Can be both. Use of some tools like LLMs might be more inducing psychosis than others like plain compilers or hammers.
>And if humans are anything, they are tool users.
To the point of self-destruction sometimes.
I really don't get it. Why the fact that it outputs words is so goddamn important for everybody? How does it suddenly make you so emotionally vulnerable? Does my brain work in a different way than the rest of humanity? Can't you disregard what's irrelevant? Is every programmer suddenly a trump supporter that has no ability to recognize empty words? To recognize lies about emotions and facts?
Words are just input. Mostly garbage. Emotion inducing words are garbage 10 times more often than any other. I could expect romance reader to be affected, or somebody with iq 70. But how the caste of some of the most technical people ever is afraid of catching psychosis just because they might read some words?

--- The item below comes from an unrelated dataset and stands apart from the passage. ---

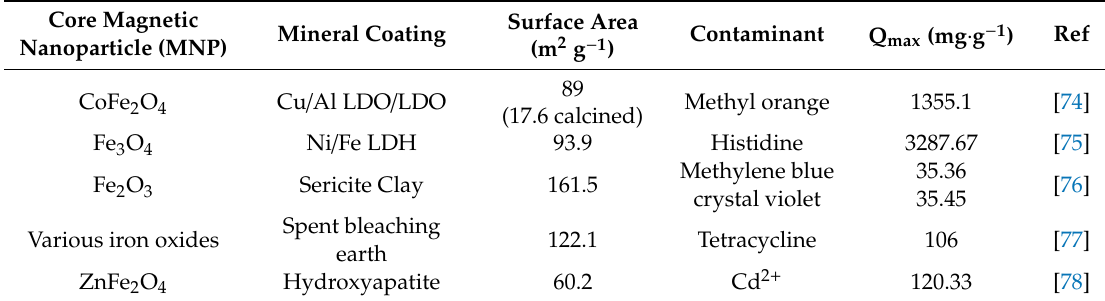
Table 3. Selected examples of adsorbent composites of clay-like materials and magnetic nanoparticles as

When we built the idea that anthropomorphising is wrong, we meant when doing it for rocks or trees or thunders or deer or some such.

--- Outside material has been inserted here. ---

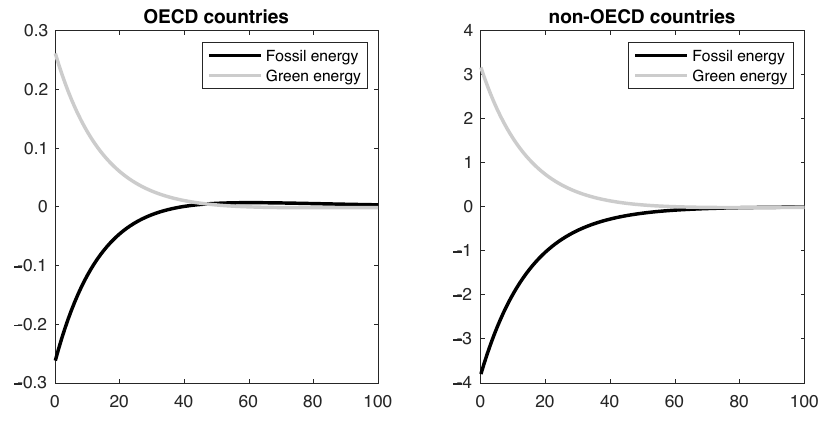
Figure 4. Control variables.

We communicate with other humans using voice and three dimensional hand gestures. To use computers and early phones we had to learn to operate new input devices: keyboards and mice. Later with touchscreens we moved to two dimensional hand (finger) gestures. We're barely making voice commands work with our devices just recently.

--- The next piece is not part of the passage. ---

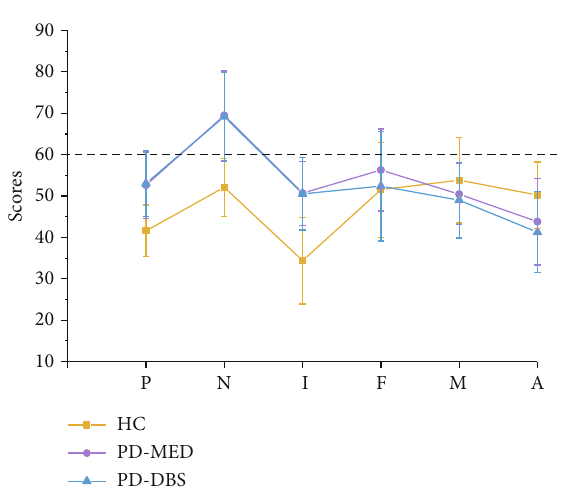
Figure 2: Scores of clinical factors in three groups of subjects. Note: P: including positive loads of F, PA, Pt, Ma, and SC and negative loads of L; N: including Hs, Hy, and D; I: including Pt, D, Si, F, Pa, M, and Mf; A: including high negative loads of Pd and medium negative load of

Then, a large number of humans are figuratively tethered to their desks because the devices need power and stable internet connection. Mobile devices break this relationship a bit but you still need to charge them and be close to some sort of access point. In any case, the devices encourage sitting in one place for hours at time.
And this is just computers and smartphones. Humans adapted their entire lifestyles and transformed the landscape to cater to cars.
Was it? Think first about what it replaced. Lots of manual computation in bookkeeping and financial sectors. Telegrams and snail mail moved to email. Typesetting in books and magazines became easier and widely available,…
If there’s one thing that you can’t say about computers is that they’re limited.
The context was that technology should evolve to fit the humans [not the other way around]. And if contemporary technology didn't have limitations, it would be correct.
But it did and humans had to adapt to the computers. Humans had to develop and learn special languages so they could communicate with computers to do all those useful things you mentioned. Why? They were limited in understanding (or parsing) human languages. It took us decades before we could talk to computers in human languages. We're getting pretty close - especially in the past few years - but there's still some friction.
You may need to revisit your computation theory courses. Computers are the embodiment of a mathematical model and thus the inputs and outputs are formalized.
Do you just hold a pen and words are written automatically? Do you just hover your hands over a piano and have the moonlight sonata played? No, you have to do precise mechanical movements because that’s how the output is realized.
There’s no such things as words, sentences, keywords, statements at the computer level. What it does is symbol manipulation. You provide it a string of symbols, the rules for the manipulation, and it will provide a string of symbols as the output.
What symbols, what rules, are completely arbitrary . We just found that {1,0} are all that we needed as the set of symbols and that Context-Free Grammar is perfect for specifying the rules.
We still need to encode everything down to binary (ascii, unicode, bcd, floating points, pixel formats, PCM,…) and use a programming language (as defined by a grammar) to get the computer to do anything. Inference is made possible by those two mechanisms. It’s not a new computation model.
Realising this made me respect the "I" in "AI" a bit more seriously.
Maybe we need better reviewers then?
This presumes that the labs themselves know how well their models perform. But all they have are overtuned benchmarks and hype vibes.
Admittedly, yes, there's some overlap there.
They would have to admit 'seen it in the training data' as a factor, and that opens a can of worms.
They do not test how models perform when used interactively, like most of us do.